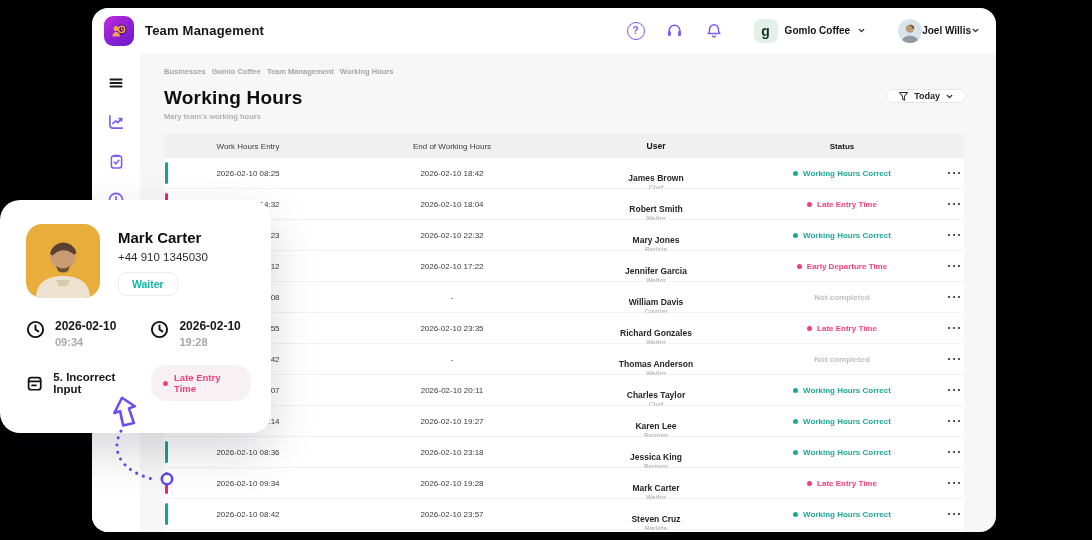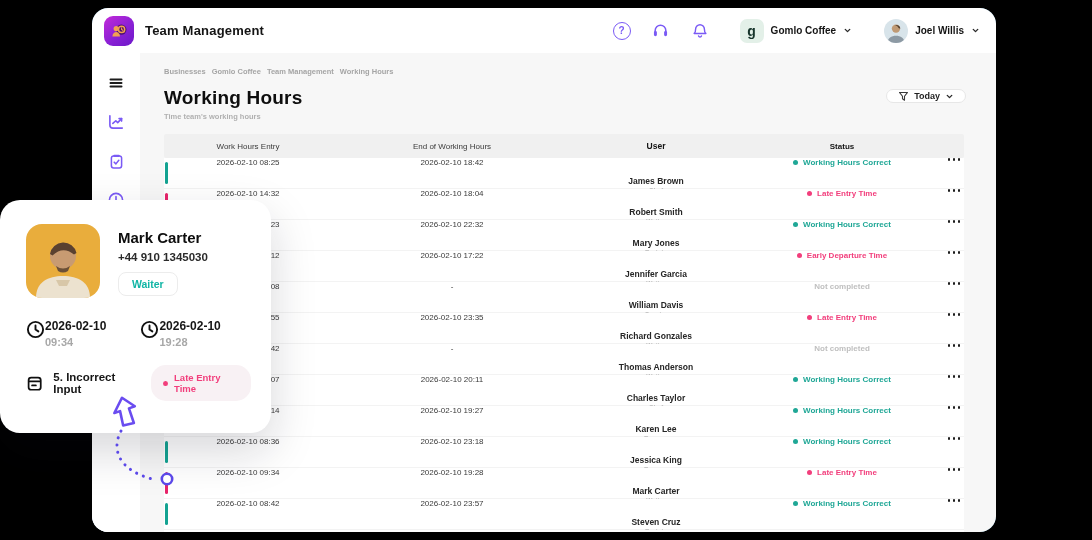--- a/index.html
+++ b/index.html
@@ -28,7 +28,7 @@
        font-size:10px;font-weight:700;color:#141414;}
   .biz-logo{width:24px;height:24px;border-radius:7px;background:#e3f0e8;color:#17352b;
             font-weight:800;font-size:14px;display:flex;align-items:center;justify-content:center;}
-  .usr{display:flex;align-items:center;gap:7px;margin-left:32px;cursor:pointer;
+  .usr{display:flex;align-items:center;margin-left:32px;cursor:pointer;
        font-size:10px;font-weight:700;color:#141414;}
   .avatar{width:24px;height:24px;border-radius:50%;overflow:hidden;flex:none;}
   .chev{width:9px;height:9px;color:#2c2c2c;}

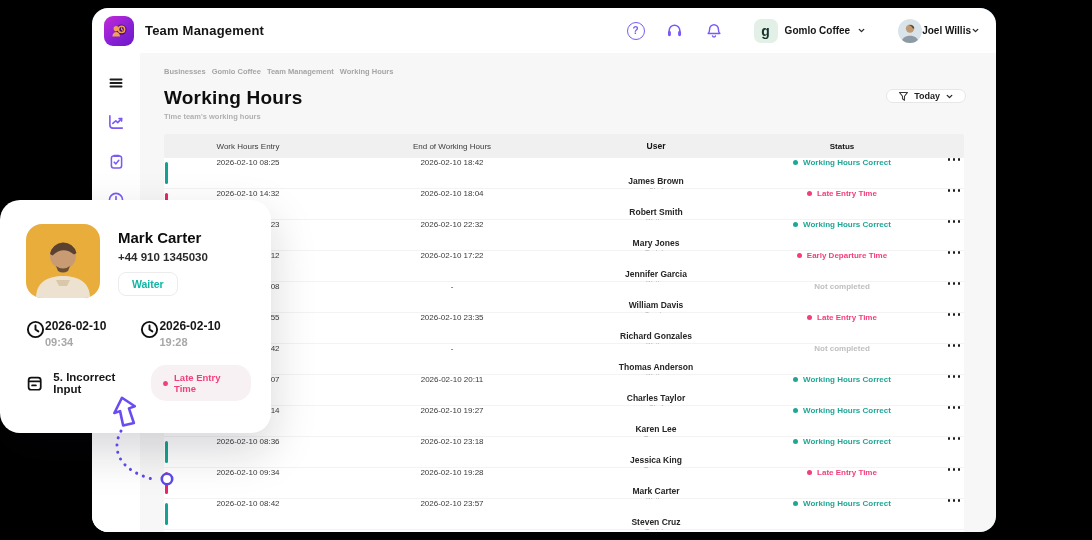--- a/index.html
+++ b/index.html
@@ -199,7 +199,7 @@
         <div class="page-head">
           <div>
             <h1 class="page-title">Working Hours</h1>
-            <div class="subtitle">Time team's working hours</div>
+            <div class="subtitle">Mary team's working hours</div>
           </div>
           <button class="today-btn">
             <svg width="11" height="11" viewBox="0 0 12 12" fill="none" stroke="#3a3a3a" stroke-width="1.2" stroke-linejoin="round">

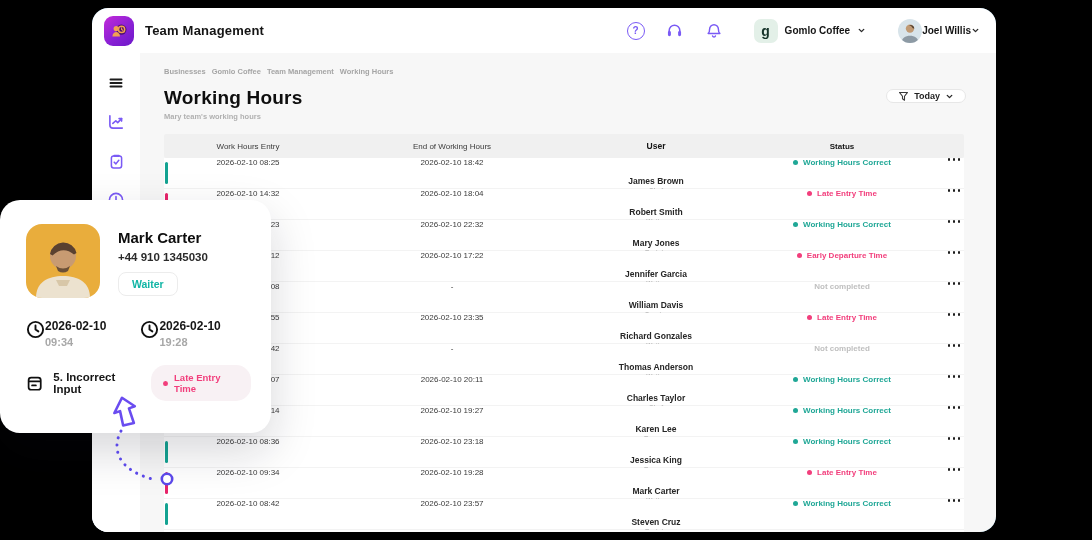--- a/index.html
+++ b/index.html
@@ -55,7 +55,7 @@
   .thead{display:flex;align-items:center;height:24px;background:#f0f0f0;border-radius:2px;
          font-size:8.5px;font-weight:700;color:#141414;}
   .tbody{background:#fff;}
-  .row{position:relative;display:flex;align-items:flex-start;height:30px;background:#fff;
+  .row{position:relative;display:flex;align-items:center;height:30px;background:#fff;
        border-bottom:1px solid #f3f3f3;cursor:pointer;}
   .bar{position:absolute;left:1px;top:4px;bottom:4px;width:3px;border-radius:2px;}
   .cell{box-sizing:border-box;}

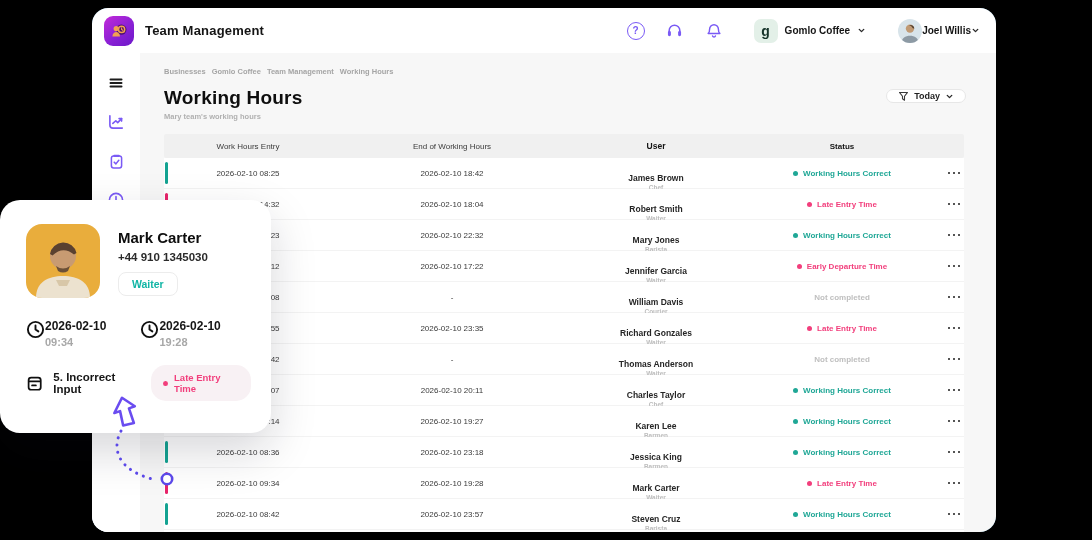--- a/index.html
+++ b/index.html
@@ -81,7 +81,7 @@
   .p-top{display:flex;gap:18px;}
   .p-photo{width:74px;height:74px;border-radius:16px;overflow:hidden;flex:none;}
   .p-name{font-size:15px;font-weight:800;color:#0d0d0d;margin-top:5px;}
-  .p-phone{font-size:11.5px;font-weight:700;color:#2b2b2b;margin-top:5px;}
+  .p-phone{font-size:11.5px;font-weight:400;color:#2b2b2b;margin-top:5px;}
   .p-role{display:inline-block;margin-top:9px;padding:5px 13px;border:1px solid #ececec;
           border-radius:8px;font-size:10.5px;font-weight:700;color:#10b5a5;background:#fff;}
   .p-times{display:flex;gap:34px;margin-top:21px;}

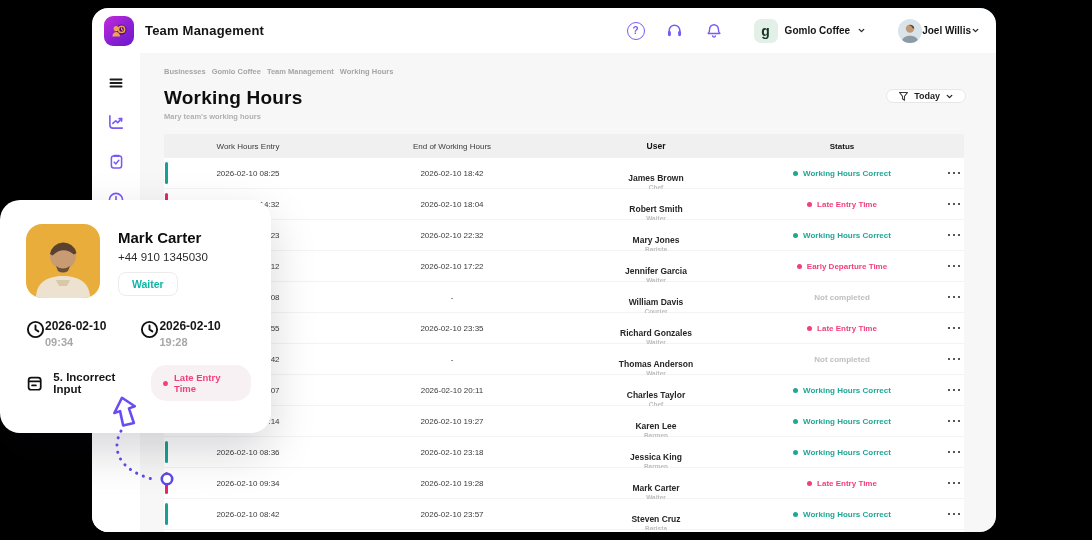--- a/index.html
+++ b/index.html
@@ -85,7 +85,7 @@
   .p-role{display:inline-block;margin-top:9px;padding:5px 13px;border:1px solid #ececec;
           border-radius:8px;font-size:10.5px;font-weight:700;color:#10b5a5;background:#fff;}
   .p-times{display:flex;gap:34px;margin-top:21px;}
-  .p-time{display:flex;align-items:flex-start;}
+  .p-time{display:flex;gap:10px;align-items:flex-start;}
   .p-time svg{margin-top:1px;}
   .p-date{font-size:12px;font-weight:700;color:#161616;}
   .p-clock{font-size:11px;font-weight:600;color:#a8a8a8;margin-top:3px;}

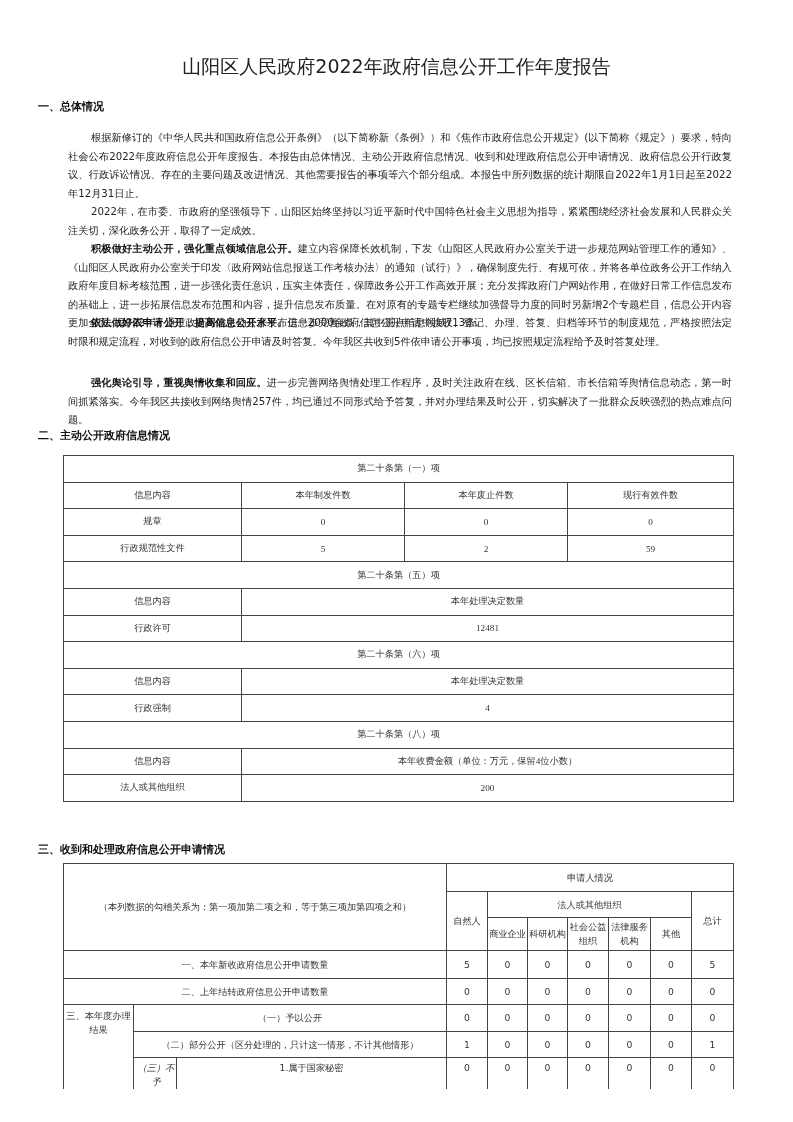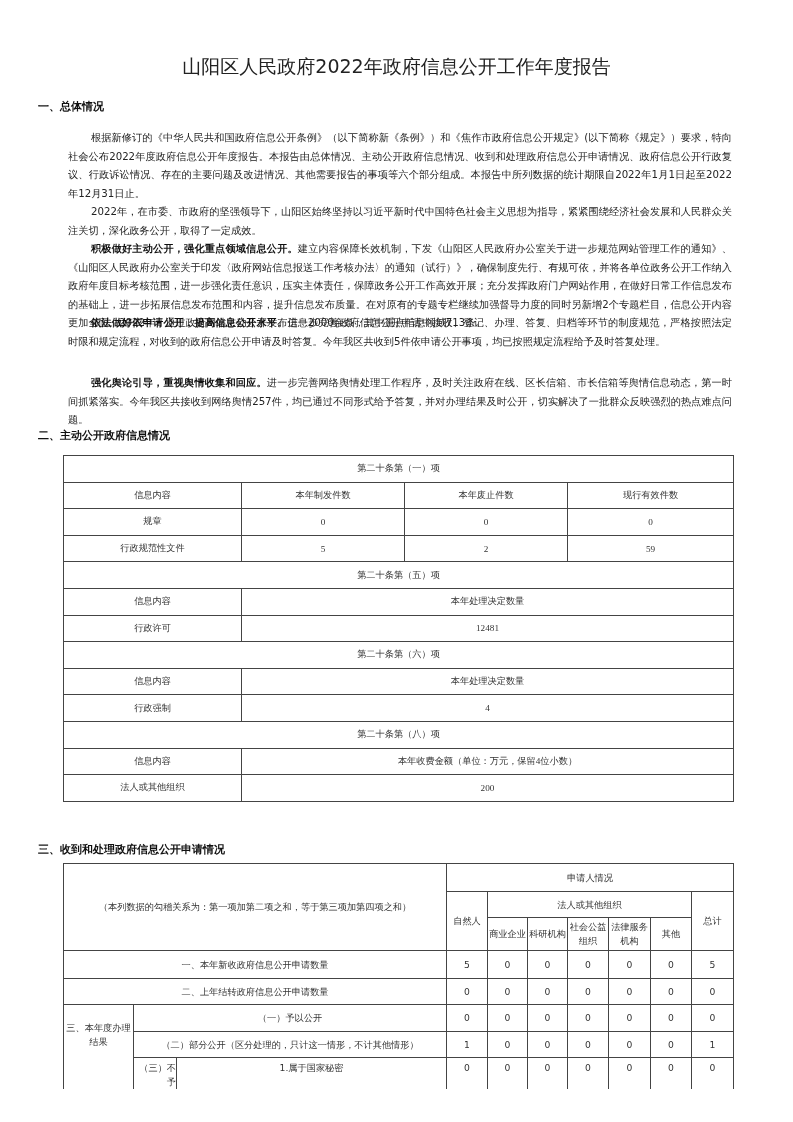--- a/index.html
+++ b/index.html
@@ -173,7 +173,7 @@
     <td>0</td>
   </tr>
   <tr style="height:27px;">
-    <td rowspan="3" class="open-bottom" style="vertical-align:top; padding-top:16px;margin-top:40px;">三、本年度办理结果</td>
+    <td rowspan="3" class="open-bottom" style="vertical-align:top; padding-top:4px;margin-top:40px;">三、本年度办理结果</td>
     <td colspan="2">（一）予以公开</td>
     <td>0</td>
     <td>0</td>

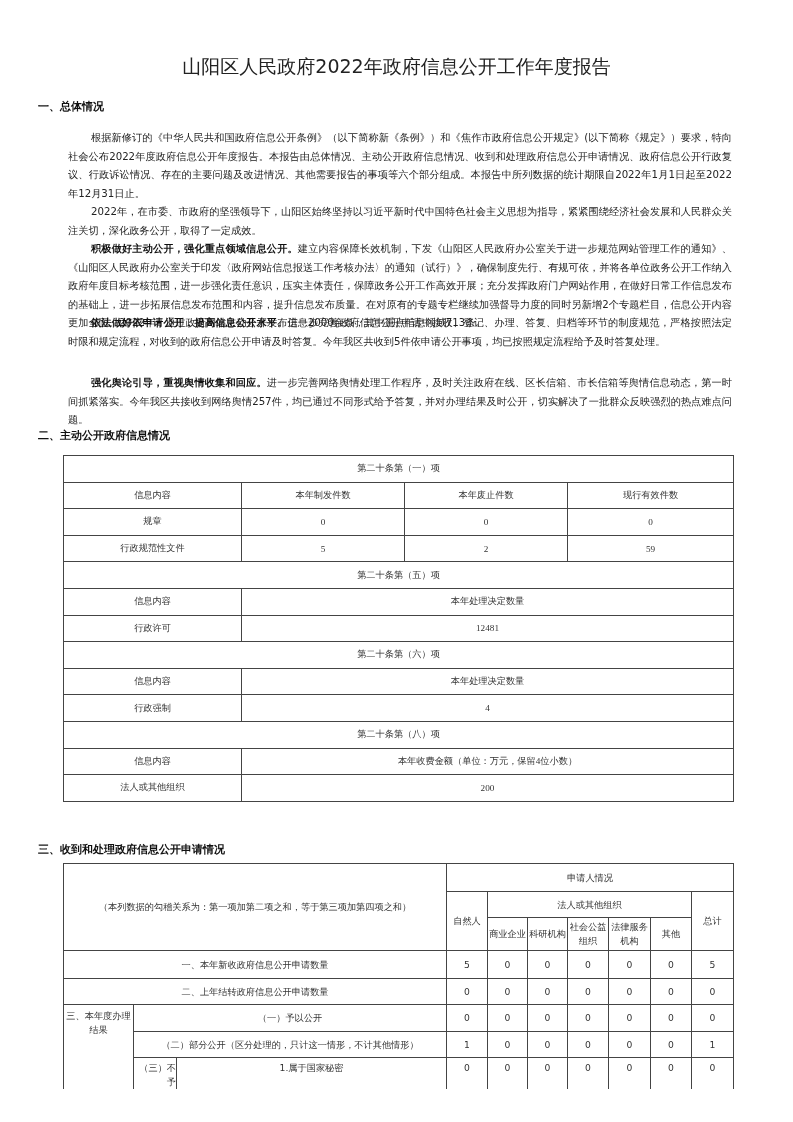--- a/index.html
+++ b/index.html
@@ -33,7 +33,7 @@
   #t2 td { height: 25.6px; font-family: Liberation Serif, serif; }
   #t3 { left: 63px; top: 863px; width: 670px; }
   #t3 td { font-size: 9.2px; line-height: 14px; }
-  .tl { text-align: right; }
+  .tl { text-align: center; font-style: italic; }
   .open-bottom { border-bottom: none; }
 </style>
 </head>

┄┄┄┄┄┄

• **To do**
Repeat the listing above exactly, with no pictures.

• **Task response**
--- a/index.html
+++ b/index.html
@@ -28,7 +28,7 @@
        font-size:10px;font-weight:700;color:#141414;}
   .biz-logo{width:24px;height:24px;border-radius:7px;background:#e3f0e8;color:#17352b;
             font-weight:800;font-size:14px;display:flex;align-items:center;justify-content:center;}
-  .usr{display:flex;align-items:center;gap:7px;margin-left:32px;cursor:pointer;
+  .usr{display:flex;align-items:center;margin-left:32px;cursor:pointer;
        font-size:10px;font-weight:700;color:#141414;}
   .avatar{width:24px;height:24px;border-radius:50%;overflow:hidden;flex:none;}
   .chev{width:9px;height:9px;color:#2c2c2c;}

--- a/index.html
+++ b/index.html
@@ -199,7 +199,7 @@
         <div class="page-head">
           <div>
             <h1 class="page-title">Working Hours</h1>
-            <div class="subtitle">Time team's working hours</div>
+            <div class="subtitle">Mary team's working hours</div>
           </div>
           <button class="today-btn">
             <svg width="11" height="11" viewBox="0 0 12 12" fill="none" stroke="#3a3a3a" stroke-width="1.2" stroke-linejoin="round">

--- a/index.html
+++ b/index.html
@@ -55,7 +55,7 @@
   .thead{display:flex;align-items:center;height:24px;background:#f0f0f0;border-radius:2px;
          font-size:8.5px;font-weight:700;color:#141414;}
   .tbody{background:#fff;}
-  .row{position:relative;display:flex;align-items:flex-start;height:30px;background:#fff;
+  .row{position:relative;display:flex;align-items:center;height:30px;background:#fff;
        border-bottom:1px solid #f3f3f3;cursor:pointer;}
   .bar{position:absolute;left:1px;top:4px;bottom:4px;width:3px;border-radius:2px;}
   .cell{box-sizing:border-box;}

--- a/index.html
+++ b/index.html
@@ -81,7 +81,7 @@
   .p-top{display:flex;gap:18px;}
   .p-photo{width:74px;height:74px;border-radius:16px;overflow:hidden;flex:none;}
   .p-name{font-size:15px;font-weight:800;color:#0d0d0d;margin-top:5px;}
-  .p-phone{font-size:11.5px;font-weight:700;color:#2b2b2b;margin-top:5px;}
+  .p-phone{font-size:11.5px;font-weight:400;color:#2b2b2b;margin-top:5px;}
   .p-role{display:inline-block;margin-top:9px;padding:5px 13px;border:1px solid #ececec;
           border-radius:8px;font-size:10.5px;font-weight:700;color:#10b5a5;background:#fff;}
   .p-times{display:flex;gap:34px;margin-top:21px;}

--- a/index.html
+++ b/index.html
@@ -85,7 +85,7 @@
   .p-role{display:inline-block;margin-top:9px;padding:5px 13px;border:1px solid #ececec;
           border-radius:8px;font-size:10.5px;font-weight:700;color:#10b5a5;background:#fff;}
   .p-times{display:flex;gap:34px;margin-top:21px;}
-  .p-time{display:flex;align-items:flex-start;}
+  .p-time{display:flex;gap:10px;align-items:flex-start;}
   .p-time svg{margin-top:1px;}
   .p-date{font-size:12px;font-weight:700;color:#161616;}
   .p-clock{font-size:11px;font-weight:600;color:#a8a8a8;margin-top:3px;}

--- a/index.html
+++ b/index.html
@@ -173,7 +173,7 @@
     <td>0</td>
   </tr>
   <tr style="height:27px;">
-    <td rowspan="3" class="open-bottom" style="vertical-align:top; padding-top:16px;margin-top:40px;">三、本年度办理结果</td>
+    <td rowspan="3" class="open-bottom" style="vertical-align:top; padding-top:4px;margin-top:40px;">三、本年度办理结果</td>
     <td colspan="2">（一）予以公开</td>
     <td>0</td>
     <td>0</td>

--- a/index.html
+++ b/index.html
@@ -33,7 +33,7 @@
   #t2 td { height: 25.6px; font-family: Liberation Serif, serif; }
   #t3 { left: 63px; top: 863px; width: 670px; }
   #t3 td { font-size: 9.2px; line-height: 14px; }
-  .tl { text-align: right; }
+  .tl { text-align: center; font-style: italic; }
   .open-bottom { border-bottom: none; }
 </style>
 </head>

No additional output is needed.